Saturday, February 13, 2016

For our Honors scholarship candidates, a piece of unsolicited advice

You know that place on the application where it asks you to write about the achievement you're most proud of? Consider not using it to tell us about your 4.0 GPA.

Tell us about that cool science project you did. Tell us how you're always starting novels and you finally finished one. Tell us how you got promoted to manager at your job. Tell us about the first meal you cooked by yourself. Tell us how you took care of your grandmother when she was dying. Tell us about the time you protested that awful policy at your school and succeeded in getting it changed. Or tell us how you didn't succeed, but you still think it was the right thing to do.

Tell us about something real. (Numbers on a transcript are not real.) Tell us about something that will stay with you. (Your 4.0 will not stay with you. One muffed test, or one cranky teacher, and it's gone forever. You will not miss it.)

If you must tell us about your grades, tell us about how you blew off ninth grade geometry for half a semester and panicked when you realized your midterm average was a 47% and your parents were absolutely going to kill you when they found out, and then you buckled down and turned yourself into a geometry machine for the next nine weeks and managed to bring your final grade up to a hard-won C. And that was how you realized you were actually good at math when you could be bothered to put in the time and effort.

Oh wait, that wasn't you, that was me. (They let me into college anyway. They even let me be a professor, eventually.) And it happened back in 1991, before parents could check their kid's grades online every single night and find out about every missed homework assignment at once; back when teachers could assign an F and make it stick.

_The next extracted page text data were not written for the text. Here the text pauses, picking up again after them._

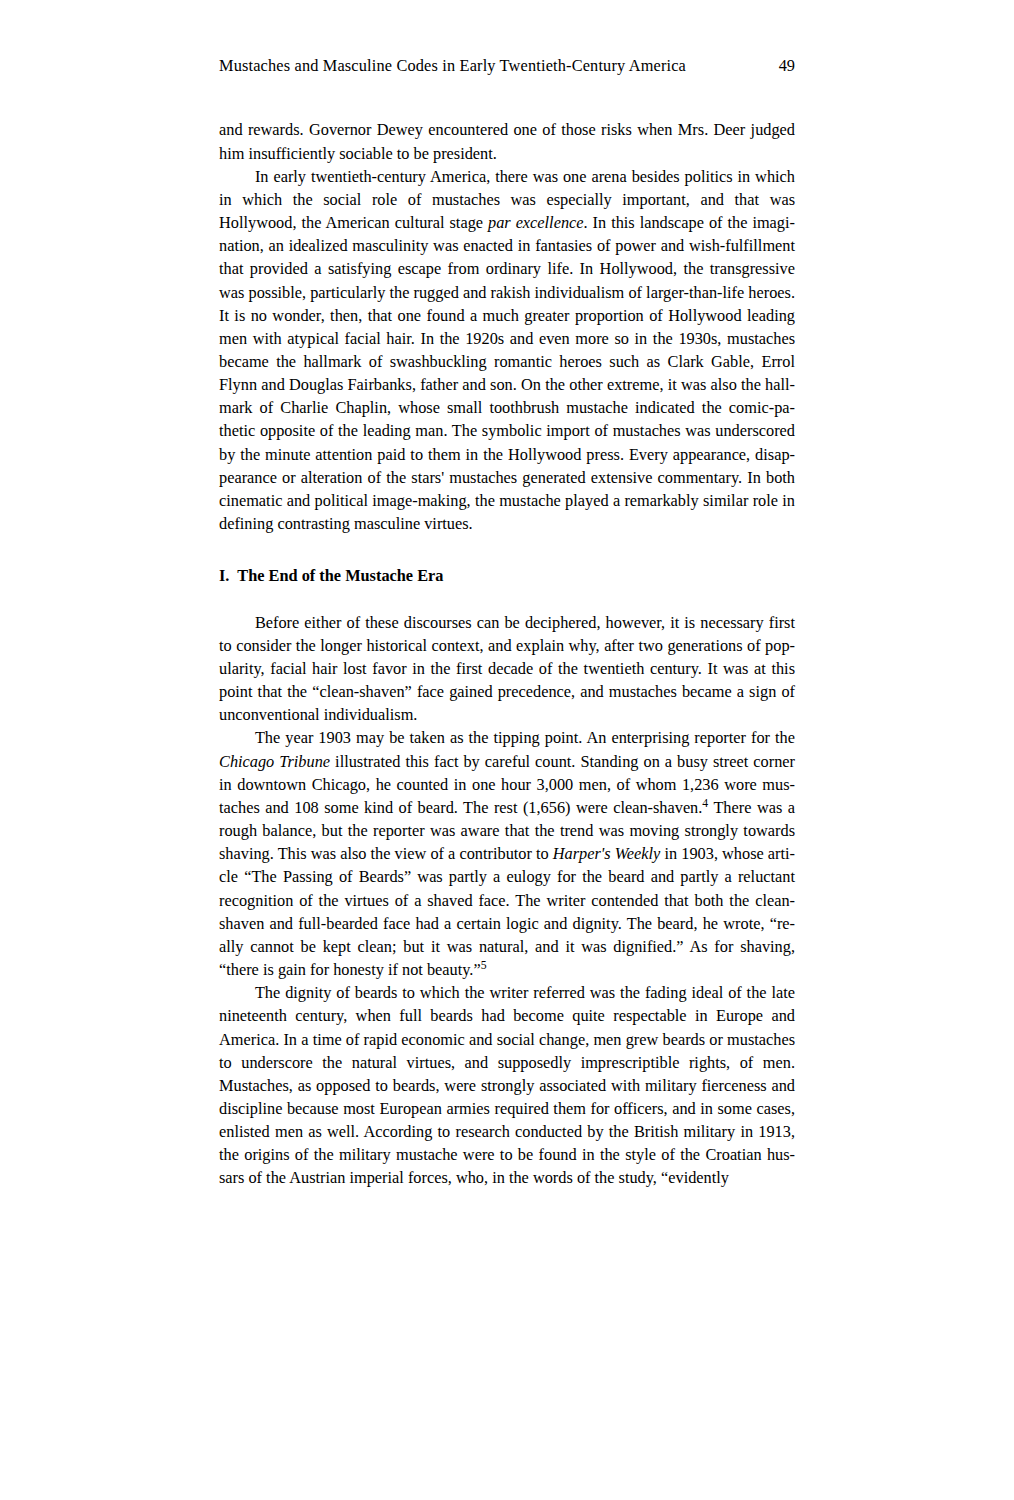Mustaches and Masculine Codes in Early Twentieth-Century America 49
and rewards. Governor Dewey encountered one of those risks when Mrs. Deer judged him insufficiently sociable to be president.
In early twentieth-century America, there was one arena besides politics in which in which the social role of mustaches was especially important, and that was Hollywood, the American cultural stage par excellence. In this landscape of the imagination, an idealized masculinity was enacted in fantasies of power and wish-fulfillment that provided a satisfying escape from ordinary life. In Hollywood, the transgressive was possible, particularly the rugged and rakish individualism of larger-than-life heroes. It is no wonder, then, that one found a much greater proportion of Hollywood leading men with atypical facial hair. In the 1920s and even more so in the 1930s, mustaches became the hallmark of swashbuckling romantic heroes such as Clark Gable, Errol Flynn and Douglas Fairbanks, father and son. On the other extreme, it was also the hallmark of Charlie Chaplin, whose small toothbrush mustache indicated the comic-pathetic opposite of the leading man. The symbolic import of mustaches was underscored by the minute attention paid to them in the Hollywood press. Every appearance, disappearance or alteration of the stars' mustaches generated extensive commentary. In both cinematic and political image-making, the mustache played a remarkably similar role in defining contrasting masculine virtues.
I. The End of the Mustache Era
Before either of these discourses can be deciphered, however, it is necessary first to consider the longer historical context, and explain why, after two generations of popularity, facial hair lost favor in the first decade of the twentieth century. It was at this point that the “clean-shaven” face gained precedence, and mustaches became a sign of unconventional individualism.
The year 1903 may be taken as the tipping point. An enterprising reporter for the Chicago Tribune illustrated this fact by careful count. Standing on a busy street corner in downtown Chicago, he counted in one hour 3,000 men, of whom 1,236 wore mustaches and 108 some kind of beard. The rest (1,656) were clean-shaven.4 There was a rough balance, but the reporter was aware that the trend was moving strongly towards shaving. This was also the view of a contributor to Harper's Weekly in 1903, whose article “The Passing of Beards” was partly a eulogy for the beard and partly a reluctant recognition of the virtues of a shaved face. The writer contended that both the clean-shaven and full-bearded face had a certain logic and dignity. The beard, he wrote, “really cannot be kept clean; but it was natural, and it was dignified.” As for shaving, “there is gain for honesty if not beauty.”5
The dignity of beards to which the writer referred was the fading ideal of the late nineteenth century, when full beards had become quite respectable in Europe and America. In a time of rapid economic and social change, men grew beards or mustaches to underscore the natural virtues, and supposedly imprescriptible rights, of men. Mustaches, as opposed to beards, were strongly associated with military fierceness and discipline because most European armies required them for officers, and in some cases, enlisted men as well. According to research conducted by the British military in 1913, the origins of the military mustache were to be found in the style of the Croatian hussars of the Austrian imperial forces, who, in the words of the study, “evidently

I think I see the problem here...

2 comments:

Fie upon this quiet life! said...

I did scholarship interviews a couple of weeks ago. The lameness of the responses made me cringe. The only good responses we got came from a girl who had been through the foster care system. She understood what education was worth.

Fretful Porpentine said...

We do get some delightful candidates, but this year's crop seems to have a few too many who are playing it safe, listing heaps of activities and honors but not showing much in the way of personality or intellectual curiosity. (And we did, indeed, have one who listed the Bible as her favorite book and her mom as her favorite person. I thought of you.)